## GOAL 1
In the entries, retype exactly the lines starting with the line that contains "table_cell None [495, 611, 867, 662]" and going on through the line that contains "table_cell 255.255.255.0 [495, 558, 867, 609]", including both of those lines and nothing else.

# # # #

The Sturdivant Gang was a multi-generational, family gang of counterfeiters, whose criminal activities took place over a fifty-year period, from the 1780s, in Connecticut and Massachusetts, with one branch of the family going to Tennessee via Virginia and a second family branch going to Ohio and finally settled on the Illinois frontier, between the 1810s to 1830s.

First generation of counterfeiters
James Sturdivant was the father of Azor Sturdivant and the grandfather of Roswell S. and Merrick Sturdivant and the gang leader of the first generation of the Sturdivant Gang of counterfeiters.

Second generation of counterfeiters
Azor Sturdivant was the father of Roswell S. and Merrick Sturdivant and the gang leader of the second generation of the Sturdivant Gang of counterfeiters.

Third generation of counterfeiters

Counterfeiting in Ohio
During the War of 1812, two unnamed Sturdivants were mentioned as counterfeiters operating in Kingston Township, Delaware County, Ohio in 1812. Both of these men claimed to have been digging in the woods for salt and had  escaped an attack by Indians. It turned out that the counterfeiters had used this situation as a ruse to avoid being arrested so they could easily leave Ohio afterwards.

Counterfeiting in Illinois
By the 1810s, the third generation of the Sturdivant family counterfeiters were organized by brothers, Roswell S. Sturdivant and Merrick Sturdivant who claimed to be from Tennessee via Virginia. The Sturdivant brothers were Illinois-based counterfeiters conducting their criminal operations in western and southeast Illinois. Even before the Sturdivant family counterfeiters arrived in Illinois, counterfeiting was already a public menace in the future state. As the Governor of Illinois Thomas Ford described in his book, A History of Illinois from Its Commencement as a State from 1818 to 1847, "In 1816 and '17, in the towns of the territory [
Illinois Territory
], the country was overrun with horse-thieves and counterfeiters. They were so numerous, and so well combined together in many counties, as to set the laws at defiance."

Roswell Sturdivant
According to the first Illinois census in 1818, Roswell Sturdivant and his wife were living in Madison County, Illinois. Roswell was later listed on the 1820 U.S. Census as residing in St. Clair County, Illinois.

# # # #

## GOAL 2
Repeat word for word the part of the Sturdivant Gang text starting with "Third generation of counterfeiters" and going on through "leave Ohio afterwards.".

# # # #

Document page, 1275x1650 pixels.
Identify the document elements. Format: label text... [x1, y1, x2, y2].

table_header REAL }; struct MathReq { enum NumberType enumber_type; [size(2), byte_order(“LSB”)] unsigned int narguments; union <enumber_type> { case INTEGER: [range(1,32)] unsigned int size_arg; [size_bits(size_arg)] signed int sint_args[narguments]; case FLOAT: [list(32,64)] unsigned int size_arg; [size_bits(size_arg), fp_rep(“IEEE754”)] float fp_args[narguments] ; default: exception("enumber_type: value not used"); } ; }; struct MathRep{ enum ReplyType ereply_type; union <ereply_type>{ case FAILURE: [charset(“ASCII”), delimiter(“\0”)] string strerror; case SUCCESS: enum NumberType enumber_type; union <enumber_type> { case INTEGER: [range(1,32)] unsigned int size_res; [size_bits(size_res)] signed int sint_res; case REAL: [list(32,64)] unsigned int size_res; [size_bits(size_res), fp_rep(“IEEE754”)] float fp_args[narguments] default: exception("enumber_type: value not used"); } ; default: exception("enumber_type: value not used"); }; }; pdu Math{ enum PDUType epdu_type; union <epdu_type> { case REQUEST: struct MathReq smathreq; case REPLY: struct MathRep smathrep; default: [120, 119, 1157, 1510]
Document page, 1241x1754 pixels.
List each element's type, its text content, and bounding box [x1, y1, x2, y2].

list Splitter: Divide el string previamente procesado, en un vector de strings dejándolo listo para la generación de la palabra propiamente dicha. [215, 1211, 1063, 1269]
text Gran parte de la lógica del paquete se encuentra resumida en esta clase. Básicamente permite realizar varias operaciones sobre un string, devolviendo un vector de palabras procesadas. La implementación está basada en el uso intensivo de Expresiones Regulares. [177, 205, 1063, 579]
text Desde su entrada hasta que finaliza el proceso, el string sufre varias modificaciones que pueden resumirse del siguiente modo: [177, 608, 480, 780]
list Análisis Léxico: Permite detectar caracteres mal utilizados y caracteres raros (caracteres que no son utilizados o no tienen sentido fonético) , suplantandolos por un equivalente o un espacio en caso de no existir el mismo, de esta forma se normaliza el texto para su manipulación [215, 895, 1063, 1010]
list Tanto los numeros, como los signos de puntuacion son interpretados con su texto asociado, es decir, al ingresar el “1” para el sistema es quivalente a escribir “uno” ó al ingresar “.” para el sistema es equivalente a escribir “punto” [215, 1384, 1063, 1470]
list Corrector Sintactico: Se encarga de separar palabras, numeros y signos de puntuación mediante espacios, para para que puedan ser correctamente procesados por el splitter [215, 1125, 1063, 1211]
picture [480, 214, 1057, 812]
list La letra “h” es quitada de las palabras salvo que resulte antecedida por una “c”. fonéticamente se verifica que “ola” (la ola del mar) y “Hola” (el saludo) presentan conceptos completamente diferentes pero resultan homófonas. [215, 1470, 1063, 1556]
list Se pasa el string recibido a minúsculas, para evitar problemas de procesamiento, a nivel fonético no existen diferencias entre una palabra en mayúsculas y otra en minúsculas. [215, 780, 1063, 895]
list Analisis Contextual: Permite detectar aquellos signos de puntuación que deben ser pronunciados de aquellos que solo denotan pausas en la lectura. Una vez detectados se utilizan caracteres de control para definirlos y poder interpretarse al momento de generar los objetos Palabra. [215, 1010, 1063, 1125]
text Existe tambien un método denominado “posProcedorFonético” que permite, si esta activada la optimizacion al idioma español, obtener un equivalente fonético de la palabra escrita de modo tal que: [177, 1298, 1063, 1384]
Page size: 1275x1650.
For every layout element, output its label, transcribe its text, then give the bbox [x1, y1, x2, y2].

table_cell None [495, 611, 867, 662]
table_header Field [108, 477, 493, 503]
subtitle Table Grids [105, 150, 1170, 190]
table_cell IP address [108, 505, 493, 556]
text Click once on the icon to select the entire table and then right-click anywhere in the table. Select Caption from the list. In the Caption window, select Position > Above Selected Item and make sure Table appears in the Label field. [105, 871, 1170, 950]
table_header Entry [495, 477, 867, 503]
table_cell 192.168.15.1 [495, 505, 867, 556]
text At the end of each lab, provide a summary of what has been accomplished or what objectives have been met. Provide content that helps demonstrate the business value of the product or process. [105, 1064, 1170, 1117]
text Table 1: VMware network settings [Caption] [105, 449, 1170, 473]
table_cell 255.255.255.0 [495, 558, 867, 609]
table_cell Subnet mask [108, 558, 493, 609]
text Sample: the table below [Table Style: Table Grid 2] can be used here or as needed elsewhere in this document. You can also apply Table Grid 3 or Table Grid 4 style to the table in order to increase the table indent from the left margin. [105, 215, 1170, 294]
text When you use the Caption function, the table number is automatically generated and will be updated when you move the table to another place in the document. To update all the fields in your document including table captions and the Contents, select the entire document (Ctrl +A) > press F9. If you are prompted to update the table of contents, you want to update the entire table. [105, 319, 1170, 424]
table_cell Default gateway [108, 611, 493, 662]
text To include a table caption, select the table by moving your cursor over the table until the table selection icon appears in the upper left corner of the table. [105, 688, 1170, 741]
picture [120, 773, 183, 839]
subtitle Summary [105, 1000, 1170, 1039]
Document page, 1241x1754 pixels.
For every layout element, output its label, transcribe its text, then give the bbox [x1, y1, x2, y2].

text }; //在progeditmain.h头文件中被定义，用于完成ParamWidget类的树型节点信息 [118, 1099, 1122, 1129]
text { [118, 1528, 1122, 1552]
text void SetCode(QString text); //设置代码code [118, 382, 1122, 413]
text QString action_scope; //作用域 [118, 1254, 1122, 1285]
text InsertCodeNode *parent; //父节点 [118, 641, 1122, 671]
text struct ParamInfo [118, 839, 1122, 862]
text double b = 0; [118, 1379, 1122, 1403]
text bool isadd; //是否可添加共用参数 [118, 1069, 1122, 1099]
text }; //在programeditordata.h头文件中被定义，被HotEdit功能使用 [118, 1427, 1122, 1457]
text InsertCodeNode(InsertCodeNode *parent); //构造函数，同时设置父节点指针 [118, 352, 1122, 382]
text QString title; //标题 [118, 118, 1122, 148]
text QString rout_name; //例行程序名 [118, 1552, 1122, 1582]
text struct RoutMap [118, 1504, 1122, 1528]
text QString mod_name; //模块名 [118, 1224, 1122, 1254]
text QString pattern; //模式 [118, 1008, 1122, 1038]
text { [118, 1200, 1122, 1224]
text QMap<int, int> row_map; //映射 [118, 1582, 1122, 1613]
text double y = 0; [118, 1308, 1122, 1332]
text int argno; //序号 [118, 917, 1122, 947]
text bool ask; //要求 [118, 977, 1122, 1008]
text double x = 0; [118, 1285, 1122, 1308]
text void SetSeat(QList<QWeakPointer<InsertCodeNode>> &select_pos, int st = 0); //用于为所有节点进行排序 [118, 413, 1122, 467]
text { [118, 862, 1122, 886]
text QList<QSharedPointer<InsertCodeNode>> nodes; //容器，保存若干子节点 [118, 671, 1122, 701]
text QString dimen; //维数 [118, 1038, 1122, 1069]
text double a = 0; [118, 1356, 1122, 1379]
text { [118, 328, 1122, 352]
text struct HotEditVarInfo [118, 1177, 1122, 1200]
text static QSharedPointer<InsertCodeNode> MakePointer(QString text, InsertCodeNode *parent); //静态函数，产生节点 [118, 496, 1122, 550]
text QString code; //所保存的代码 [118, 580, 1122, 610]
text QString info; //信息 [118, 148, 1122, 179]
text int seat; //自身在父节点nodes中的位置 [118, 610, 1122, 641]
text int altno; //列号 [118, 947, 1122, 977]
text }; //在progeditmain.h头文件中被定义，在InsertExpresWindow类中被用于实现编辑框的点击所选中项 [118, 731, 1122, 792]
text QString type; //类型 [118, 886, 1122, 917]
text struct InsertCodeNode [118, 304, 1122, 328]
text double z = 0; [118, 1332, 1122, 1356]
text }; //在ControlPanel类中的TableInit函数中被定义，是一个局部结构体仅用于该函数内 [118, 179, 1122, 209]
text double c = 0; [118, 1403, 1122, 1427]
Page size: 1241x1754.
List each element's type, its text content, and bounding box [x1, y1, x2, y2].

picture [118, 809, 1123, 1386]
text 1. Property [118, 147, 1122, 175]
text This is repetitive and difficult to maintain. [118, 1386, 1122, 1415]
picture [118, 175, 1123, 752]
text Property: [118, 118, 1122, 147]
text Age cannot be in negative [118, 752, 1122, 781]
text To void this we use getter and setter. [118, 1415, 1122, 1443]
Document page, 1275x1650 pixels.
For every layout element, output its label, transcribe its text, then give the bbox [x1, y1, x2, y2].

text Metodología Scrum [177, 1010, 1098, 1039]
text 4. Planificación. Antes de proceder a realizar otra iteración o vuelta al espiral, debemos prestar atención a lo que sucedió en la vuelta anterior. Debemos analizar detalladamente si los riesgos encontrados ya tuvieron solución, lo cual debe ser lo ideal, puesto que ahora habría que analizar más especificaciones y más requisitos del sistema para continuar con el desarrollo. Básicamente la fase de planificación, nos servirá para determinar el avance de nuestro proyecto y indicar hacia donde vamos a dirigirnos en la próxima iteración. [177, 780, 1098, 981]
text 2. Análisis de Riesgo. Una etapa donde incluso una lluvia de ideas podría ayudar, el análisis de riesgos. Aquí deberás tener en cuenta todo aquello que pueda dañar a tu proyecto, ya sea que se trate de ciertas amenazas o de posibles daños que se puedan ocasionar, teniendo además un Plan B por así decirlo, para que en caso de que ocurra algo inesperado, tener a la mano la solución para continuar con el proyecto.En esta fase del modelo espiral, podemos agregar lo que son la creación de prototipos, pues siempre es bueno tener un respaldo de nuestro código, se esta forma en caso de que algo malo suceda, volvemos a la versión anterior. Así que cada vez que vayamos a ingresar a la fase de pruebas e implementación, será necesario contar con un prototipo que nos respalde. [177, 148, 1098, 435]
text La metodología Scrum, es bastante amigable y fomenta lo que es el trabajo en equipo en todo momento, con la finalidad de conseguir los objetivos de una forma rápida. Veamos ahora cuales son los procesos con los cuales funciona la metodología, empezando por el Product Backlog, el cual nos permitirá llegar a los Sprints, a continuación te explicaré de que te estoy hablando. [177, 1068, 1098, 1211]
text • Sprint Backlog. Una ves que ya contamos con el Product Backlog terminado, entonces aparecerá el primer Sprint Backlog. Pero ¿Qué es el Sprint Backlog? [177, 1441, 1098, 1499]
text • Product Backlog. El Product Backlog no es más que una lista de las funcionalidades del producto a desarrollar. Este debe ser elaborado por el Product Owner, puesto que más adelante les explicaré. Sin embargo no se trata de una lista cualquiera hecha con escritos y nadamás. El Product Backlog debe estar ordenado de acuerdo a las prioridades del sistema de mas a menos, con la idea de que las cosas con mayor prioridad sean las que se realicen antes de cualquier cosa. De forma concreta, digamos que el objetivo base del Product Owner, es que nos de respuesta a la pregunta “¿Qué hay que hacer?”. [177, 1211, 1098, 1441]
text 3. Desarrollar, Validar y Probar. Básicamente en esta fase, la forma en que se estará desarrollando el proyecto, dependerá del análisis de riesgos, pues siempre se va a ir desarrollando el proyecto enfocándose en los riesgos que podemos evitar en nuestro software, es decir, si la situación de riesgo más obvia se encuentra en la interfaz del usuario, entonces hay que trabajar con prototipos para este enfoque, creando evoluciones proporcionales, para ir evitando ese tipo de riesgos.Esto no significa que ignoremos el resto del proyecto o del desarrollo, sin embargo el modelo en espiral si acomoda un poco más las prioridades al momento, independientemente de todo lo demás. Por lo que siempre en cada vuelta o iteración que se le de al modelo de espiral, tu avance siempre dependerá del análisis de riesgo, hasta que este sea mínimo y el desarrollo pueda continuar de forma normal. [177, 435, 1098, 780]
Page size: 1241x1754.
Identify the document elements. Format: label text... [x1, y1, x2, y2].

# # # #

## CORRECT RESPONSE 1
table_cell None [495, 611, 867, 662]
table_header Field [108, 477, 493, 503]
subtitle Table Grids [105, 150, 1170, 190]
table_cell IP address [108, 505, 493, 556]
text Click once on the icon to select the entire table and then right-click anywhere in the table. Select Caption from the list. In the Caption window, select Position > Above Selected Item and make sure Table appears in the Label field. [105, 871, 1170, 950]
table_header Entry [495, 477, 867, 503]
table_cell 192.168.15.1 [495, 505, 867, 556]
text At the end of each lab, provide a summary of what has been accomplished or what objectives have been met. Provide content that helps demonstrate the business value of the product or process. [105, 1064, 1170, 1117]
text Table 1: VMware network settings [Caption] [105, 449, 1170, 473]
table_cell 255.255.255.0 [495, 558, 867, 609]

## CORRECT RESPONSE 2
Third generation of counterfeiters

Counterfeiting in Ohio
During the War of 1812, two unnamed Sturdivants were mentioned as counterfeiters operating in Kingston Township, Delaware County, Ohio in 1812. Both of these men claimed to have been digging in the woods for salt and had  escaped an attack by Indians. It turned out that the counterfeiters had used this situation as a ruse to avoid being arrested so they could easily leave Ohio afterwards.